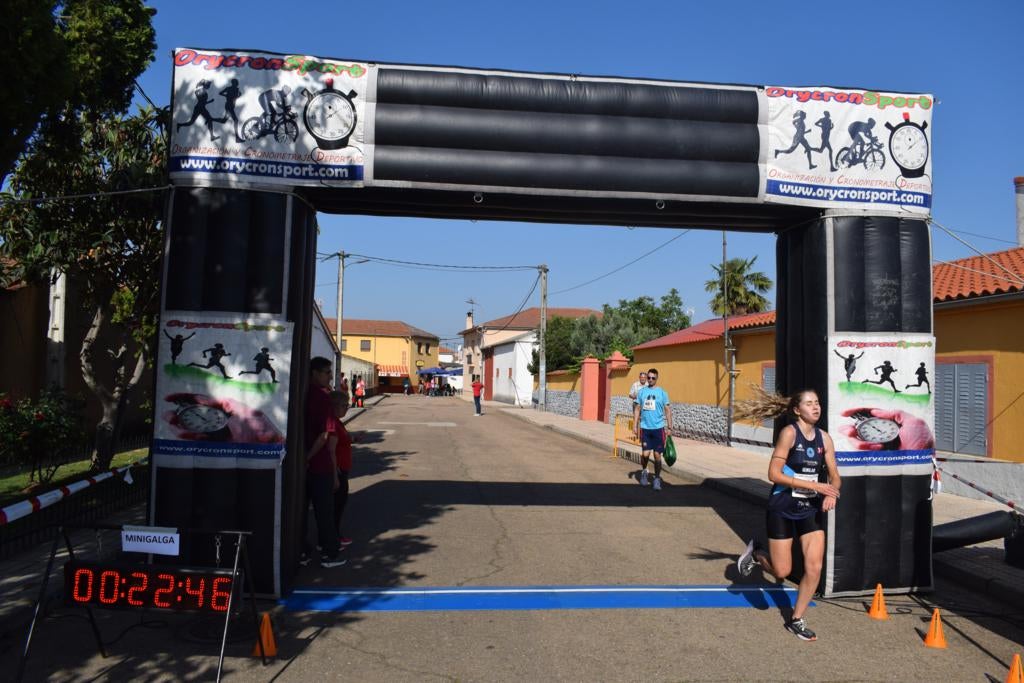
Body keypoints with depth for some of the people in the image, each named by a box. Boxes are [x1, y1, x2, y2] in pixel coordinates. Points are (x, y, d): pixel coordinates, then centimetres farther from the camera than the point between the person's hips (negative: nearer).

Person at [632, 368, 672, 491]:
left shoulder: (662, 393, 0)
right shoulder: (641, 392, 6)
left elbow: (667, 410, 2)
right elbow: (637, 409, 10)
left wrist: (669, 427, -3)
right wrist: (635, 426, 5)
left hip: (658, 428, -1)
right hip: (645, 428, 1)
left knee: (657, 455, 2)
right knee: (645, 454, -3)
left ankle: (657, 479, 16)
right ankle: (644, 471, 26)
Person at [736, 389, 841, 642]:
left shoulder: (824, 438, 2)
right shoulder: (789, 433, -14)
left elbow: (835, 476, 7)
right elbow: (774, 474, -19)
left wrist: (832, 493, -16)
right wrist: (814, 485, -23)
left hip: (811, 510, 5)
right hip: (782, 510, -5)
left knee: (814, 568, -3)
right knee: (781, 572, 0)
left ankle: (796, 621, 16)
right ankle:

...

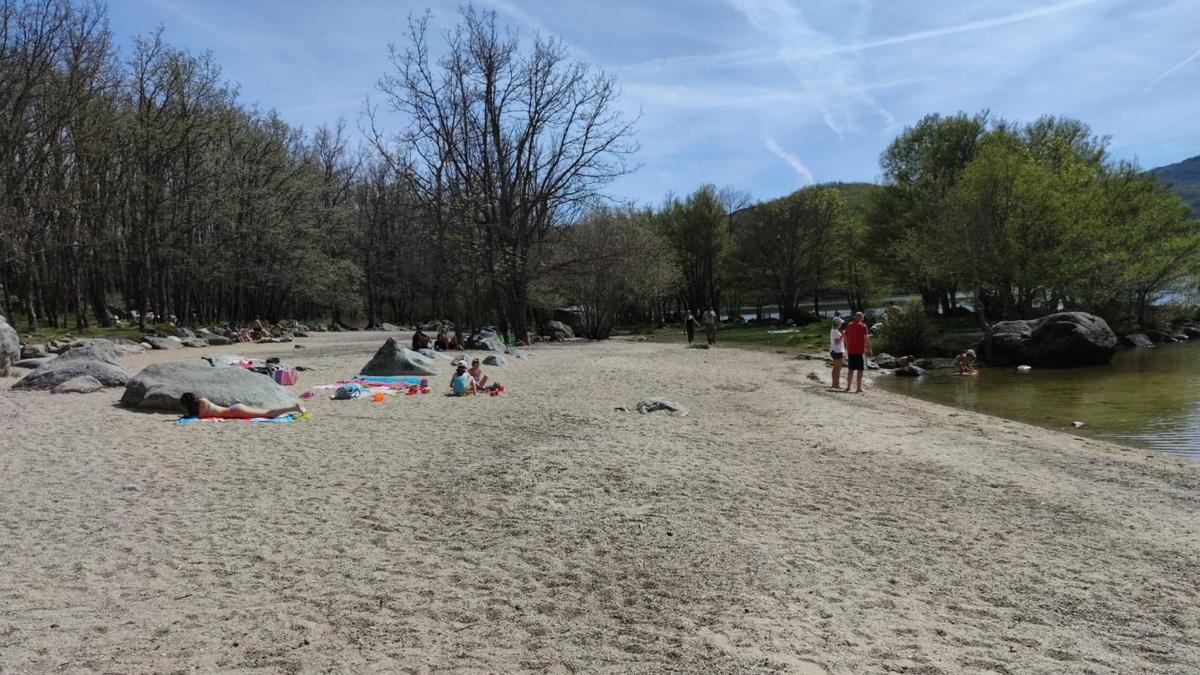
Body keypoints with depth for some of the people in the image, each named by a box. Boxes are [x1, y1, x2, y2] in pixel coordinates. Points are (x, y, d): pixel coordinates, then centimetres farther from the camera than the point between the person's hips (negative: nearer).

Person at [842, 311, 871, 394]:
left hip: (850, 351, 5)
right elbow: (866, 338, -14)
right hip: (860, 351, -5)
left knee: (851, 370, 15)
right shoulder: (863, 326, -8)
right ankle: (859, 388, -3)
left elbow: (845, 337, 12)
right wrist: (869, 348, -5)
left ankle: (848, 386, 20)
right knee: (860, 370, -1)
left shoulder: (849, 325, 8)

> To do
Format the lines from the one with "left hip: (811, 510, 5)" to the one with "left ankle: (796, 621, 16)", both included, as a JSON list of strings with one string per line and blank lines omitted.

> Solution to the problem
[
  "left hip: (811, 510, 5)",
  "right hip: (782, 510, -5)",
  "left knee: (814, 568, -3)",
  "right knee: (781, 572, 0)",
  "left ankle: (796, 621, 16)"
]